00:00Mr. Chairman and Director Chito, I also want to thank you for your patience over the course
00:07of what must have been a very long and trying hearing for you.
00:14It has been an unusually encouraging hearing and an unusually depressing hearing.
00:19And what's encouraging, Mr. Chairman, is that we came together to issue a strong statement
00:24deploring and categorically denouncing political violence in America.
00:30And I also didn't see any daylight between the members of the two parties today at the
00:35hearing in terms of our bafflement and outrage about the shocking operational failures that
00:41led to disaster and near catastrophe on July 13, 2024.
00:49What is depressing is the extraordinary communications gap between the Director of the Secret Service
00:55and Congress.
00:58And I don't want to add to the Director's terrible, horrible, no good, very bad day.
01:06But I will be joining the Chairman in calling for the resignation of the Director just because
01:12I think that this relationship is irretrievable at this point.
01:18And I think that the Director has lost the confidence of Congress at a very urgent and
01:24tender moment in the history of the country.
01:27And we need to very quickly move beyond this.
01:30But what I will say, Mr. Chairman, is that I took this hearing to be about two major
01:35policy failures.
01:36And one policy failure is the one that got the vast majority of the attention, which
01:41was the failure of the Secret Service to effectively respond to a gunman on a roof
01:49within 150 yards of a presidential visit and speech.
01:58But the other failure is on the part of Congress, because the mass shooting that took place
02:04in Butler, Pennsylvania, is replicated all over the country every day.
02:10And in fact, as I said, Mr.
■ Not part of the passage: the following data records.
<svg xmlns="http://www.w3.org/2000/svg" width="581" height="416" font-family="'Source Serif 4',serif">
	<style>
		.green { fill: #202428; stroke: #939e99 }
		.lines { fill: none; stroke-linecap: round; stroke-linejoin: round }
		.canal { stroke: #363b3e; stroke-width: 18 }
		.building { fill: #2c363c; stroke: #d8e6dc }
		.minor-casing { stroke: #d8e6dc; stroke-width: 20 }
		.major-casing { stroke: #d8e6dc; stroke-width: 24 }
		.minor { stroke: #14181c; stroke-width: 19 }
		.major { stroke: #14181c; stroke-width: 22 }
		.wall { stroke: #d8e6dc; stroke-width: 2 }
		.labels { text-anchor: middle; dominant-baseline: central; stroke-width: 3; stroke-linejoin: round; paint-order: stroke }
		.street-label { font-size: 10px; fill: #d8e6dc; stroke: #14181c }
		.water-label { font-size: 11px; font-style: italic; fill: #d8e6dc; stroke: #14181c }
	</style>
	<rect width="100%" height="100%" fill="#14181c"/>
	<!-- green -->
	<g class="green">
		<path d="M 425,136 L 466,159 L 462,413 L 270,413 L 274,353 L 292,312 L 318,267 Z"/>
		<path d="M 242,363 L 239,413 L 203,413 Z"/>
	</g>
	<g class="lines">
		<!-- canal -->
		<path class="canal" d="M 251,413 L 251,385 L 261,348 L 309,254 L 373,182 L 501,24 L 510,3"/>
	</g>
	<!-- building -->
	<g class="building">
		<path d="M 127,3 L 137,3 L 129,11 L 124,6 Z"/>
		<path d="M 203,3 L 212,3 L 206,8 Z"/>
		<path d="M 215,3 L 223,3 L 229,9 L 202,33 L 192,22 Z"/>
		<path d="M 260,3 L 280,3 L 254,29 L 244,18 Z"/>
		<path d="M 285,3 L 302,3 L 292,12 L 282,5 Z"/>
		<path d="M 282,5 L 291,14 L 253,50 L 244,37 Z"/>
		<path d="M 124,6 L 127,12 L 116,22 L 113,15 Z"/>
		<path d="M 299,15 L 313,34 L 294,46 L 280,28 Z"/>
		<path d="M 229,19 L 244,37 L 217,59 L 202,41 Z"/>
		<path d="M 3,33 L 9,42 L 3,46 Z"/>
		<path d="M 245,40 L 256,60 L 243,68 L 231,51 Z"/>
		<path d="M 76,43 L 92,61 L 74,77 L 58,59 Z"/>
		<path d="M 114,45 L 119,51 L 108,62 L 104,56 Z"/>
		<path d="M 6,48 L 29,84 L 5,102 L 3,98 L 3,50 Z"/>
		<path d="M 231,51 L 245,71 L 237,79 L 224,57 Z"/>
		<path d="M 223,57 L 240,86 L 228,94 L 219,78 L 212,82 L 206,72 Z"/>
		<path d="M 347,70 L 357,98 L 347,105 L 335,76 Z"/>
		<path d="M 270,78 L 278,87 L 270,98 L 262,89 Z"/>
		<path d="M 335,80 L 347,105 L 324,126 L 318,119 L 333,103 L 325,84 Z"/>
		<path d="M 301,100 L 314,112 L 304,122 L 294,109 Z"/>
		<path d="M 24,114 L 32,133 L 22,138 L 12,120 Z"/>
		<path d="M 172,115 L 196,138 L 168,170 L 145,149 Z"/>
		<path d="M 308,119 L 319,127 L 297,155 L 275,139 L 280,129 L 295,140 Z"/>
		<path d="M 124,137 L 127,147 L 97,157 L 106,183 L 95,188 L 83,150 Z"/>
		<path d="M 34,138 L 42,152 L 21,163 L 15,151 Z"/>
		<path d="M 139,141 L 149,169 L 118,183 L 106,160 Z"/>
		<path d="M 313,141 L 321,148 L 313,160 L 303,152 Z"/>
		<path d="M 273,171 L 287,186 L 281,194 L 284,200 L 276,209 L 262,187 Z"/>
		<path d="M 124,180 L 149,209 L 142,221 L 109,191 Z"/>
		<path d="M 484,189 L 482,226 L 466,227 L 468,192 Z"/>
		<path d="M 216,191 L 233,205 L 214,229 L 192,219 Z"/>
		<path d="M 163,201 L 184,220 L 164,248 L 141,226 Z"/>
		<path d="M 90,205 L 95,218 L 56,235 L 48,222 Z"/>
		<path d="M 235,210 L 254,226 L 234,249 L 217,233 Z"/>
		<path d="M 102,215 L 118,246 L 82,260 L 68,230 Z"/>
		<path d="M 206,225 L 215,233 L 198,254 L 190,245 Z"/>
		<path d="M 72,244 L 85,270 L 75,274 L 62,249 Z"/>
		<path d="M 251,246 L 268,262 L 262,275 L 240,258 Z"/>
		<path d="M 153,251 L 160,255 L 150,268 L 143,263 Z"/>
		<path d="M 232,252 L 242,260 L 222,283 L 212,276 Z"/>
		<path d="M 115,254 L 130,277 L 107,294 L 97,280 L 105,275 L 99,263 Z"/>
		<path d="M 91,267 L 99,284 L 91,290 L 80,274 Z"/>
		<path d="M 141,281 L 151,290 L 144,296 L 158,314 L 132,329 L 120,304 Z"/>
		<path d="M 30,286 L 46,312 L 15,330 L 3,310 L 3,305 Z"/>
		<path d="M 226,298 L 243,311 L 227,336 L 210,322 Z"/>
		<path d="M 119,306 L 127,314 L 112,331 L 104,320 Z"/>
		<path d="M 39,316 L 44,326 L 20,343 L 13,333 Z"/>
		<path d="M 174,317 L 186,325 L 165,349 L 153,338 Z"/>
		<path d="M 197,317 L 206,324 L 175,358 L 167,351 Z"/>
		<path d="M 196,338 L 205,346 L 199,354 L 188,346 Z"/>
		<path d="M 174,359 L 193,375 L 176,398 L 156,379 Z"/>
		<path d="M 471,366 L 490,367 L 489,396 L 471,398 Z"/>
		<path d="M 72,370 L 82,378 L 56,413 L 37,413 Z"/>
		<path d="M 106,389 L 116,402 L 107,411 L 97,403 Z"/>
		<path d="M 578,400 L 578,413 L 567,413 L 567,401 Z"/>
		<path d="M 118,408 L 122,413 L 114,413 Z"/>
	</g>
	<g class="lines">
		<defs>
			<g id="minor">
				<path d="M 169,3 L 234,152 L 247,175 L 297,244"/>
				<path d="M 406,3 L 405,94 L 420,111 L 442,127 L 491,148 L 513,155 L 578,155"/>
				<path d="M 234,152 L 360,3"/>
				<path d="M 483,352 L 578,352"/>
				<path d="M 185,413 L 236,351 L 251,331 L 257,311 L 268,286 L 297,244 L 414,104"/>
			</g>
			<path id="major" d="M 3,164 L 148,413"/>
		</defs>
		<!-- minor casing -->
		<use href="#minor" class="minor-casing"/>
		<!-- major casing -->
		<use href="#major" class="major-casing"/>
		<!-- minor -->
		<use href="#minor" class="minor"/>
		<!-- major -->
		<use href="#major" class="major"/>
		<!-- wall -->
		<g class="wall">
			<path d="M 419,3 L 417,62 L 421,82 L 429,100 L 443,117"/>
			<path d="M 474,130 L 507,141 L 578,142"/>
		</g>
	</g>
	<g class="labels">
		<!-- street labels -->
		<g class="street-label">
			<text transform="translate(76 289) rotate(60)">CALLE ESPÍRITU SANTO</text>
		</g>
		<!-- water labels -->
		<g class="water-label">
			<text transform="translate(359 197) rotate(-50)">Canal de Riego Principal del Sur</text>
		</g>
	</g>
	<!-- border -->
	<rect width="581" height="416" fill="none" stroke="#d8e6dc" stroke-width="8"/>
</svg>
Chairman, it happened that evening in Alabama, in Birmingham, Alabama,
02:18where there was a mass shooting, where more people even were killed and wounded than were
02:22killed and wounded in Butler, Pennsylvania.
02:24So it's true, the President, the former President, and a handful of people who get the Secret
02:29Service protection are the only people in America we thought were safe from an AR-15
02:35attack.
02:36It's clear that they're not safe either.
02:38And we've got to get to the bottom of that.
02:40But we also have to get to the bottom of the larger problem, which is that the whole country
02:45is living like this in fear and in terror of assault weapon attacks in movie theaters,
02:52churches, synagogues, mosques, supermarkets, Walmarts, you know, any place where an audience
03:01or a public gathers.
03:03And the worst was in Las Vegas, where a gunman got up on a roof and then just mowed down
03:0960 people below him and wounded hundreds and hundreds of other people.
03:15So we've got to deal with that problem.
03:18Yes, we've got to move as swiftly as we can to deal with the problems of the Secret Service.
03:23But the broader problem is still there.
03:27And I just wish to the heavens that our colleagues that could get together on the question of
03:35presidential security against an AR-15 attack could get together on the question of public
03:41security against an AR-15 attack, because all of us are vulnerable.
03:47All of our families are in danger by this.
03:50And the rest of the world doesn't live this way.
03:52And we have to look to see how uniquely strange it is that we allow 20-year-olds to access
03:59AR-15s, weapons of mass destruction, and show up in public places to endanger other people.
04:06And I hope, Mr. Chairman, we can work together on that with the same spirit of bipartisan
04:11commitment to the public safety that was exemplified here today.
04:15And I yield back to you.
04:16The Ranking Member yields back.
04:18I'll deliver my closing remarks.
04:21Mr. Cheadle, I've subpoenaed you.